What I actually contributed at that stage was not code. It was running the lab, reading the M6's complaints, picking out the bits that mattered, and supplying twenty years of context about what the call agent was probably trying to do at each step. The judgment was mine. The institutional memory was mine. The code was not.
That last part is, to me, the most interesting thing about this entire project. There is something quietly strange about watching a working Go binary that I did not write, running on a modern Linux box, having a successful conversation with a piece of telecom equipment whose original counterpart was a VxWorks image compiled in 2004. The protocol does not know what year it is. It just wants its handshake.
The bottom line
The bottom line is this. The problem that beat me in 2014 was not really about the M6. It was about what a single person with a strong opinion and a stack of half-broken tooling could realistically accomplish on a long evening after the kids went to bed. The wall between "obsolete proprietary system I used to support" and "I can talk to it from modern code" was just a bit too high in 2014. Ghidra alone would have moved that wall lower. Ghidra plus an AI assistant that read the seven thousand functions, documented the protocol, and wrote the implementation, while I supplied the lab, the call agent logs, and twenty years of context about how the thing was supposed to behave, knocked it down entirely.

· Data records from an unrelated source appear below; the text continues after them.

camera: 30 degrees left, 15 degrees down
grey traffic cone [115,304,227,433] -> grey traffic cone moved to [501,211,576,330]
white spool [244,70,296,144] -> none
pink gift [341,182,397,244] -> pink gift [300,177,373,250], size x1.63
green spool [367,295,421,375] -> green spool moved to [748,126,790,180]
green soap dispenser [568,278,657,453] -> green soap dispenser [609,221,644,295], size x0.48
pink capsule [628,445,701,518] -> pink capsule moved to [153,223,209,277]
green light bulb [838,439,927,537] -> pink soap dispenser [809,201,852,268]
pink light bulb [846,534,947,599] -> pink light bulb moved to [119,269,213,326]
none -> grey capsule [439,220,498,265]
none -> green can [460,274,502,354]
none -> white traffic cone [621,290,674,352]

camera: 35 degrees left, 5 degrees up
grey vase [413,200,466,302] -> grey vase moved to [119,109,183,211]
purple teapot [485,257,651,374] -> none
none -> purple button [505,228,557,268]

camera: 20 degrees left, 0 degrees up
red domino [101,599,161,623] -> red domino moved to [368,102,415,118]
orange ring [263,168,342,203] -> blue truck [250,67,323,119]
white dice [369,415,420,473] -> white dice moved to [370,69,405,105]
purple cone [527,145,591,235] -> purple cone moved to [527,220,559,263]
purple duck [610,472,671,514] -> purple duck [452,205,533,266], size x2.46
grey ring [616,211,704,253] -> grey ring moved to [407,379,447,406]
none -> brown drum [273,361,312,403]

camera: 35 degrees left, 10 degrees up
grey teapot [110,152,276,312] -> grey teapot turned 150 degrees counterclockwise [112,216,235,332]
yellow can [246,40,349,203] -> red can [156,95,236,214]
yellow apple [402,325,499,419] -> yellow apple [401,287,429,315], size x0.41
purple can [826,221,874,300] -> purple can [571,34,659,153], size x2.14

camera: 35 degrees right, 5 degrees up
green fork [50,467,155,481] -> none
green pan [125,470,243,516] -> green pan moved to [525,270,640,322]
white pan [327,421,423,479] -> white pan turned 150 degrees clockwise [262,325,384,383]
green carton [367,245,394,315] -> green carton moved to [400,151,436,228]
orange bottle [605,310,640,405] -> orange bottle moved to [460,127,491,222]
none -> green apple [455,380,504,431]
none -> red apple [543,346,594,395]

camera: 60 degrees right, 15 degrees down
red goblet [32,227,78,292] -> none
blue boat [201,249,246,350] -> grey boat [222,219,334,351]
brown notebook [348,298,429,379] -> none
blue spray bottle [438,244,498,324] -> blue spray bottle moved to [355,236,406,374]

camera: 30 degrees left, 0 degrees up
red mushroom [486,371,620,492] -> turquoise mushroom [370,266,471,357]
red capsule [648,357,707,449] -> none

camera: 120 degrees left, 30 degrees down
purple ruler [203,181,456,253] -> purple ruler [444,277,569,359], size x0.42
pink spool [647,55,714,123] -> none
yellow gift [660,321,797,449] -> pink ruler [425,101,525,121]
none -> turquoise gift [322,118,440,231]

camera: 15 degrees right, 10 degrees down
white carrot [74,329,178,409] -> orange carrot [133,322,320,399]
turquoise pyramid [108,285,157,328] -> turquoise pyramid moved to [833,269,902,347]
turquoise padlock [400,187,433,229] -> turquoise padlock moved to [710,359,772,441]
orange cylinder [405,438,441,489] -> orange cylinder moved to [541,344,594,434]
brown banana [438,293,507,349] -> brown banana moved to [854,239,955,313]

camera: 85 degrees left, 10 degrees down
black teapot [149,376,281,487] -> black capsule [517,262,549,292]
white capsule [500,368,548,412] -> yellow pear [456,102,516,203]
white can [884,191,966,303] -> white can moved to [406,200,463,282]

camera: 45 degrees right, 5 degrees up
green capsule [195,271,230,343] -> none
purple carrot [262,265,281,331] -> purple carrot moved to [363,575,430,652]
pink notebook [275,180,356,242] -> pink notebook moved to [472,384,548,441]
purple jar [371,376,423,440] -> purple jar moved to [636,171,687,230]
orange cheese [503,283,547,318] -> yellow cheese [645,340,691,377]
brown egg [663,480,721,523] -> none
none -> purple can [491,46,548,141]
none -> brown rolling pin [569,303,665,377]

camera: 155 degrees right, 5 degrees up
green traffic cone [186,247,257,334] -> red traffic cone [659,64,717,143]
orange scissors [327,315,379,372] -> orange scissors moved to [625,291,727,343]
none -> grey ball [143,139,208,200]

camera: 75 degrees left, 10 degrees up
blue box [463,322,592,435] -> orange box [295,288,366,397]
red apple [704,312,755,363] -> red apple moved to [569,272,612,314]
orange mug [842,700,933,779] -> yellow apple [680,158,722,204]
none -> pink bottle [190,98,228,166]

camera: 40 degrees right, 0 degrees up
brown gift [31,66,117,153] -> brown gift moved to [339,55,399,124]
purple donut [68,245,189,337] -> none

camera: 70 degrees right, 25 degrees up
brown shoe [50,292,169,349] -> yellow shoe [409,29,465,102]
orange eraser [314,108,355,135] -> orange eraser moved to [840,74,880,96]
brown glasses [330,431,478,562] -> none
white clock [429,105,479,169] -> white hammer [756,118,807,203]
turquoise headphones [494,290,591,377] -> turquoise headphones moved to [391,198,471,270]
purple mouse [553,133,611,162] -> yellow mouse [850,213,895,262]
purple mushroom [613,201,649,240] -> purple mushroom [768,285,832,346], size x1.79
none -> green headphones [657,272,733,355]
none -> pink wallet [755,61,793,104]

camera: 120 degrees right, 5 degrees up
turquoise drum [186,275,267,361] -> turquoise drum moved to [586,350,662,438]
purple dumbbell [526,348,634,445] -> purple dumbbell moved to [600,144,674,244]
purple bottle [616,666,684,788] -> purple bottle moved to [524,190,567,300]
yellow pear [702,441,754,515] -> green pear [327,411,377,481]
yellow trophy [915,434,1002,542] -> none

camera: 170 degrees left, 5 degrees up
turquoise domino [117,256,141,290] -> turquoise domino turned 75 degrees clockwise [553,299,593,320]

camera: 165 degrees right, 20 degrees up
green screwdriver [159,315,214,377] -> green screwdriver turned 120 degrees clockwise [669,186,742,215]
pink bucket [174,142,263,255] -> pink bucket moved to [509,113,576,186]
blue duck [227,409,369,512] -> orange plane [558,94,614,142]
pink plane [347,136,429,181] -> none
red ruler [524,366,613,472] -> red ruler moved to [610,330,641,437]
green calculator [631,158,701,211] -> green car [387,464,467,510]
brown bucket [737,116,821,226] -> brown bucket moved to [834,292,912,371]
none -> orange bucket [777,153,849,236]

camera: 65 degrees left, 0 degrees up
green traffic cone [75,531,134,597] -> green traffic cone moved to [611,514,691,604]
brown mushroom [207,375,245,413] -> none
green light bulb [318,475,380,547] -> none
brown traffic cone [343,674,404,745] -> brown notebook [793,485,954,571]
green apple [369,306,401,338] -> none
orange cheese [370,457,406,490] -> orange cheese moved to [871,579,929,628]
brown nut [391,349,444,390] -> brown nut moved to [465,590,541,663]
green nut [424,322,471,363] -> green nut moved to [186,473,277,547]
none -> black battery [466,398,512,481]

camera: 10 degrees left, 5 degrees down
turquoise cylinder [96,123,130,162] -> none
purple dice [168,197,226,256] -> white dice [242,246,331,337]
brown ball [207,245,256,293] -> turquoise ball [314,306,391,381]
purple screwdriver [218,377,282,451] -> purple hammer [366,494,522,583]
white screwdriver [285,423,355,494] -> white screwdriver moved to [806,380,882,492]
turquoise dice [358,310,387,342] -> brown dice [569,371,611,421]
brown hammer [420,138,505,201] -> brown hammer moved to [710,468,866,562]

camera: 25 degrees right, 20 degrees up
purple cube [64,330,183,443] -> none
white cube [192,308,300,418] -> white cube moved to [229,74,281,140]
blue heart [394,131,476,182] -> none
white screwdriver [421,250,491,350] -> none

I think a lot about the fact that the original VPFW does what it does, very reliably, in 4 megabytes. That is not nostalgia. That is a genuine reminder of what disciplined engineering looked like in an era when memory and CPU were too expensive to waste. Some of it is the RTOS. Some of it is the people who wrote it. Some of it is just the constraint. Modern software could stand to remember.
But the better lesson, the one I really want to leave with, is that legacy does not have to mean inaccessible anymore. There is a lot of in-service telecom gear out there that is one hardware failure away from being a paperweight, and the tools to read it, understand it, and replace it have finally caught up. If you depend on something like that, the time to do this work is now, not when the last spare board dies.
Ten years ago this was impossible. This week it was a fun project after the kids went to bed. And I did not write a single line of code.